What this task involves: Nothing but the lines from the one with "Market and niche keyword discovery" through the end of the records below should be written out, and each must match word for word.

Material to process:
<<<<

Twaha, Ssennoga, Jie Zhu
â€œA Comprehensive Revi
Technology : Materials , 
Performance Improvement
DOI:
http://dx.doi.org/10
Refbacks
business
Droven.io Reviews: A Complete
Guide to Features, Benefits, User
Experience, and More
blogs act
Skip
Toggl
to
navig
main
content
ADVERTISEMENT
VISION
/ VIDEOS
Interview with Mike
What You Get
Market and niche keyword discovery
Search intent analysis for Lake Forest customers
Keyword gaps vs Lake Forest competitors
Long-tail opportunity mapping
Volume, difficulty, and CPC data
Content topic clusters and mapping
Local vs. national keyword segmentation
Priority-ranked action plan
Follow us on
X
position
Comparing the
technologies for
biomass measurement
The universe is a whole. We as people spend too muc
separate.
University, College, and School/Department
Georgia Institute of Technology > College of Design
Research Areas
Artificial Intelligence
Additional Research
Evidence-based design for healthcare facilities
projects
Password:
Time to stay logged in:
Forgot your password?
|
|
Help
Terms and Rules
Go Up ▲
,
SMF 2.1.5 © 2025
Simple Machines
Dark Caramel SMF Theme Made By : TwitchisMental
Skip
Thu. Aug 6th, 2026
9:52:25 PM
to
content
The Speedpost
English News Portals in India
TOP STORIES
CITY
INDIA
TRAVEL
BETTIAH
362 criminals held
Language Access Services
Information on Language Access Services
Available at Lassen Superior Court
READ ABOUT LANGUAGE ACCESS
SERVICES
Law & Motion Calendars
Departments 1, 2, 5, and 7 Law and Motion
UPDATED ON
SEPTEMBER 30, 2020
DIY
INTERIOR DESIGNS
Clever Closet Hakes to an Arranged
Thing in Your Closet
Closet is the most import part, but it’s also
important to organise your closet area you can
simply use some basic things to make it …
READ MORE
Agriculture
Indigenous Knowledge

>>>>

Written solution:
Market and niche keyword discovery
Search intent analysis for Lake Forest customers
Keyword gaps vs Lake Forest competitors
Long-tail opportunity mapping
Volume, difficulty, and CPC data
Content topic clusters and mapping
Local vs. national keyword segmentation
Priority-ranked action plan
Follow us on
X
position
Comparing the
technologies for
biomass measurement
The universe is a whole. We as people spend too muc
separate.
University, College, and School/Department
Georgia Institute of Technology > College of Design
Research Areas
Artificial Intelligence
Additional Research
Evidence-based design for healthcare facilities
projects
Password:
Time to stay logged in:
Forgot your password?
|
|
Help
Terms and Rules
Go Up ▲
,
SMF 2.1.5 © 2025
Simple Machines
Dark Caramel SMF Theme Made By : TwitchisMental
Skip
Thu. Aug 6th, 2026
9:52:25 PM
to
content
The Speedpost
English News Portals in India
TOP STORIES
CITY
INDIA
TRAVEL
BETTIAH
362 criminals held
Language Access Services
Information on Language Access Services
Available at Lassen Superior Court
READ ABOUT LANGUAGE ACCESS
SERVICES
Law & Motion Calendars
Departments 1, 2, 5, and 7 Law and Motion
UPDATED ON
SEPTEMBER 30, 2020
DIY
INTERIOR DESIGNS
Clever Closet Hakes to an Arranged
Thing in Your Closet
Closet is the most import part, but it’s also
important to organise your closet area you can
simply use some basic things to make it …
READ MORE
Agriculture
Indigenous Knowledge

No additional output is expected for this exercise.